A reduced-order-modeling (ROM) framework is developed and applied to simulate coupled flow/quasistatic-geomechanics problems. The reduced-order model is constructed using POD-TPWL, in which proper orthogonal decomposition (POD), which enables representation of the solution unknowns in a low-dimensional subspace, is combined with trajectory-piecewise linearization (TPWL), where solutions with new sets of well controls are represented by means of linearization around previously simulated (training) solutions. The overdetermined system of equations is projected into the low-dimensional subspace using a least-squares Petrov-Galerkin (LSPG) procedure, which has been shown to maintain numerical stability in POD-TPWL models. The states and derivative matrices required by POD-TPWL, generated by an extended version of the Stanford University Automatic Differentiation General Purpose Research Simulator (AD-GPRS), are provided in an offline (preprocessing or training) step. Offline computational requirements correspond to the equivalent of five to eight full-order simulations, depending on the number of training runs used.

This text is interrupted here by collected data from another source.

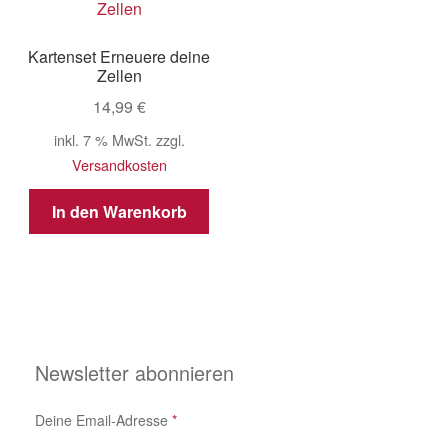
Kartenset Erneuere deine
Zellen
14,99
€
inkl. 7 % MwSt.
zzgl.
Versandkosten
In den Warenkorb
Newsletter abonnieren
Deine Email-Adresse
*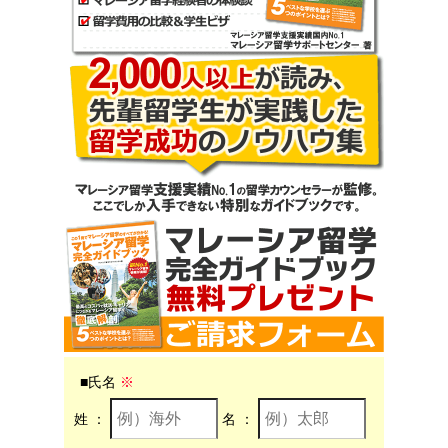
■氏名
※
姓
：
名
：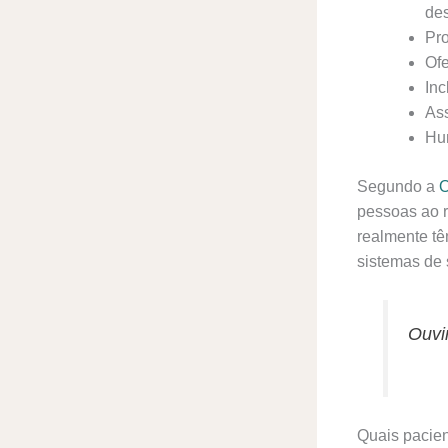
des
Pro
Ofe
Inc
Ass
Hum
Segundo a
O
pessoas ao 
realmente tê
sistemas de 
Ouvir
Quais pacien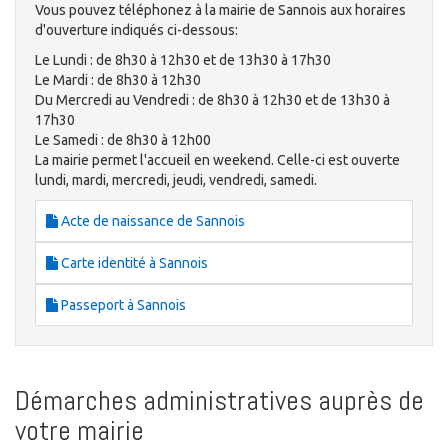
Vous pouvez téléphonez à la mairie de Sannois aux horaires
d'ouverture indiqués ci-dessous:
Le Lundi : de 8h30 à 12h30 et de 13h30 à 17h30
Le Mardi : de 8h30 à 12h30
Du Mercredi au Vendredi : de 8h30 à 12h30 et de 13h30 à
17h30
Le Samedi : de 8h30 à 12h00
La mairie permet l'accueil en weekend. Celle-ci est ouverte
lundi, mardi, mercredi, jeudi, vendredi, samedi.
Acte de naissance de Sannois
Carte identité à Sannois
Passeport à Sannois
Démarches administratives auprès de
votre mairie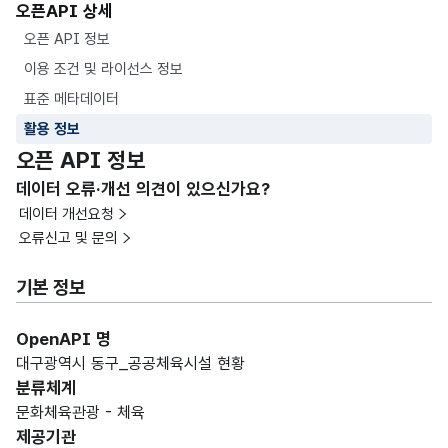
오픈API 상세
오픈 API 정보
이용 조건 및 라이선스 정보
표준 메타데이터
활용 정보
오픈 API 정보
데이터 오류·개선 의견이 있으신가요?
데이터 개선요청
오류신고 및 문의
기본 정보
OpenAPI 명
대구광역시 동구_공공체육시설 현황
분류체계
문화체육관광 - 체육
제공기관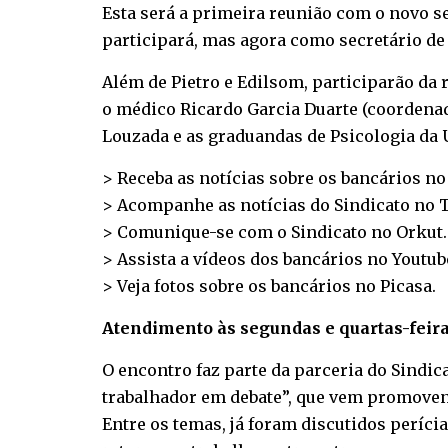
Esta será a primeira reunião com o novo se
participará, mas agora como secretário de 
Além de Pietro e Edilsom, participarão da
o médico Ricardo Garcia Duarte (coordenad
Louzada e as graduandas de Psicologia da 
> Receba as notícias sobre os bancários n
> Acompanhe as notícias do Sindicato no
T
> Comunique-se com o Sindicato no
Orkut
.
> Assista a vídeos dos bancários no
Youtub
> Veja fotos sobre os bancários no
Picasa
.
Atendimento às segundas e quartas-feir
O encontro faz parte da parceria do Sindic
trabalhador em debate”, que vem promovend
Entre os temas, já foram discutidos períc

Run-time (online) speedups of O(100) or more are typically achieved for new POD-TPWL test-case simulations. The POD-TPWL model is tested extensively for a 2D coupled problem involving oil/water flow and geomechanics. It is shown that POD-TPWL provides predictions of reasonable accuracy, relative to full-order simulations, for well-rate quantities, global pressure and saturation fields, global maximum- and minimum-principal-stress fields, and the Mohr-Coulomb rock-failure criterion, for the cases considered. A systematic study of POD-TPWL error is conducted using various training procedures for different levels of perturbation between test and training cases. The use of randomness in the well-bottomhole-pressure (BHP) profiles used in training is shown to be beneficial in terms of POD-TPWL solution accuracy. The procedure is also successfully applied to a prototype 3D example case.